▸ **Brief**:
Retype every entry precisely and keep each line whole.

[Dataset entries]
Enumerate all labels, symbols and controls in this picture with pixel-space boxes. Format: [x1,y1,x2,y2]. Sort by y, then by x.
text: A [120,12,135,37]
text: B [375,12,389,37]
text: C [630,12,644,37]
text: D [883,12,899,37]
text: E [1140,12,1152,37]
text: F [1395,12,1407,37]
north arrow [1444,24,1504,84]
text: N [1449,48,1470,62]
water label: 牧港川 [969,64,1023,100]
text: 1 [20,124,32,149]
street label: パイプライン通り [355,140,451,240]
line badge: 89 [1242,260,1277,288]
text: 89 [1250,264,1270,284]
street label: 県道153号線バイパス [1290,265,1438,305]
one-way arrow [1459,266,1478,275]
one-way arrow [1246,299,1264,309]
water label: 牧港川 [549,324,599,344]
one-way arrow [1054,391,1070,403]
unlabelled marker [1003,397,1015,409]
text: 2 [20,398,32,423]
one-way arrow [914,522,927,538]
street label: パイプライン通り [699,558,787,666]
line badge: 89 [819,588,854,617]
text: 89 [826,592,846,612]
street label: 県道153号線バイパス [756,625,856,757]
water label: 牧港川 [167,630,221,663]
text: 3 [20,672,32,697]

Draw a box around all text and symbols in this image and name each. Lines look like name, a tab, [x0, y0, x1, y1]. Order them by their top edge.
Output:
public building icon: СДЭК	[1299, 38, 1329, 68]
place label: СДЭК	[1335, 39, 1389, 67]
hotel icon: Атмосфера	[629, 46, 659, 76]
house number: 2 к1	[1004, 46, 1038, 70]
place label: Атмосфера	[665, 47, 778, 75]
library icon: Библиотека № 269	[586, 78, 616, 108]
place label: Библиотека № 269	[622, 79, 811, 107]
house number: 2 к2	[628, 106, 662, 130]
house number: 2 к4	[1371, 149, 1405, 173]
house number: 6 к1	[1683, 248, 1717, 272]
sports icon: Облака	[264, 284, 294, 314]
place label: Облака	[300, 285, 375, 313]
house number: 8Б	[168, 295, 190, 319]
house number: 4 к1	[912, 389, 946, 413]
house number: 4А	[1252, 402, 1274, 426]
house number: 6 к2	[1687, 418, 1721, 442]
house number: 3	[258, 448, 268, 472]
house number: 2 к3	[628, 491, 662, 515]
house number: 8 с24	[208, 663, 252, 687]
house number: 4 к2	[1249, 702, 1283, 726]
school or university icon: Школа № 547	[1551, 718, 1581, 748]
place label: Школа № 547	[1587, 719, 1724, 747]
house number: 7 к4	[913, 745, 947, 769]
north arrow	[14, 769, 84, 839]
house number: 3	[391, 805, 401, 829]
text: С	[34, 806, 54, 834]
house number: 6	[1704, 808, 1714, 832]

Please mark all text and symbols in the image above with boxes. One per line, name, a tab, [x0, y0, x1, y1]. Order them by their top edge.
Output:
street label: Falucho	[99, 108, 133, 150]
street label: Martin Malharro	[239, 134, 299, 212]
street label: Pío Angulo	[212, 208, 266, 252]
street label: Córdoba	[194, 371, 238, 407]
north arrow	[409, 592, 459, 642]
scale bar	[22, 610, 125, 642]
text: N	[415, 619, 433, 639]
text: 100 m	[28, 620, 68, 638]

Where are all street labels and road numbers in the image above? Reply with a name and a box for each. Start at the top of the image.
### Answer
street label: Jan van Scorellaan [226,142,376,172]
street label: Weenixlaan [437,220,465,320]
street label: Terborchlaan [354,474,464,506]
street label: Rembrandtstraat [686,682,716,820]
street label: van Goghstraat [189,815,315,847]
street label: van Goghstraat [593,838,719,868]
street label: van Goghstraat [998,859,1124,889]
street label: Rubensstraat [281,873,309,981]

▸ **Finished exercise**:
Enumerate all labels, symbols and controls in this picture with pixel-space boxes. Format: [x1,y1,x2,y2]. Sort by y, then by x.
text: A [120,12,135,37]
text: B [375,12,389,37]
text: C [630,12,644,37]
text: D [883,12,899,37]
text: E [1140,12,1152,37]
text: F [1395,12,1407,37]
north arrow [1444,24,1504,84]
text: N [1449,48,1470,62]
water label: 牧港川 [969,64,1023,100]
text: 1 [20,124,32,149]
street label: パイプライン通り [355,140,451,240]
line badge: 89 [1242,260,1277,288]
text: 89 [1250,264,1270,284]
street label: 県道153号線バイパス [1290,265,1438,305]
one-way arrow [1459,266,1478,275]
one-way arrow [1246,299,1264,309]
water label: 牧港川 [549,324,599,344]
one-way arrow [1054,391,1070,403]
unlabelled marker [1003,397,1015,409]
text: 2 [20,398,32,423]
one-way arrow [914,522,927,538]
street label: パイプライン通り [699,558,787,666]
line badge: 89 [819,588,854,617]
text: 89 [826,592,846,612]
street label: 県道153号線バイパス [756,625,856,757]
water label: 牧港川 [167,630,221,663]
text: 3 [20,672,32,697]

Draw a box around all text and symbols in this image and name each. Lines look like name, a tab, [x0, y0, x1, y1]. Order them by their top edge.
Output:
public building icon: СДЭК	[1299, 38, 1329, 68]
place label: СДЭК	[1335, 39, 1389, 67]
hotel icon: Атмосфера	[629, 46, 659, 76]
house number: 2 к1	[1004, 46, 1038, 70]
place label: Атмосфера	[665, 47, 778, 75]
library icon: Библиотека № 269	[586, 78, 616, 108]
place label: Библиотека № 269	[622, 79, 811, 107]
house number: 2 к2	[628, 106, 662, 130]
house number: 2 к4	[1371, 149, 1405, 173]
house number: 6 к1	[1683, 248, 1717, 272]
sports icon: Облака	[264, 284, 294, 314]
place label: Облака	[300, 285, 375, 313]
house number: 8Б	[168, 295, 190, 319]
house number: 4 к1	[912, 389, 946, 413]
house number: 4А	[1252, 402, 1274, 426]
house number: 6 к2	[1687, 418, 1721, 442]
house number: 3	[258, 448, 268, 472]
house number: 2 к3	[628, 491, 662, 515]
house number: 8 с24	[208, 663, 252, 687]
house number: 4 к2	[1249, 702, 1283, 726]
school or university icon: Школа № 547	[1551, 718, 1581, 748]
place label: Школа № 547	[1587, 719, 1724, 747]
house number: 7 к4	[913, 745, 947, 769]
north arrow	[14, 769, 84, 839]
house number: 3	[391, 805, 401, 829]
text: С	[34, 806, 54, 834]
house number: 6	[1704, 808, 1714, 832]

Please mark all text and symbols in the image above with boxes. One per line, name, a tab, [x0, y0, x1, y1]. Order them by their top edge.
Output:
street label: Falucho	[99, 108, 133, 150]
street label: Martin Malharro	[239, 134, 299, 212]
street label: Pío Angulo	[212, 208, 266, 252]
street label: Córdoba	[194, 371, 238, 407]
north arrow	[409, 592, 459, 642]
scale bar	[22, 610, 125, 642]
text: N	[415, 619, 433, 639]
text: 100 m	[28, 620, 68, 638]

Where are all street labels and road numbers in the image above? Reply with a name and a box for each. Start at the top of the image.
### Answer
street label: Jan van Scorellaan [226,142,376,172]
street label: Weenixlaan [437,220,465,320]
street label: Terborchlaan [354,474,464,506]
street label: Rembrandtstraat [686,682,716,820]
street label: van Goghstraat [189,815,315,847]
street label: van Goghstraat [593,838,719,868]
street label: van Goghstraat [998,859,1124,889]
street label: Rubensstraat [281,873,309,981]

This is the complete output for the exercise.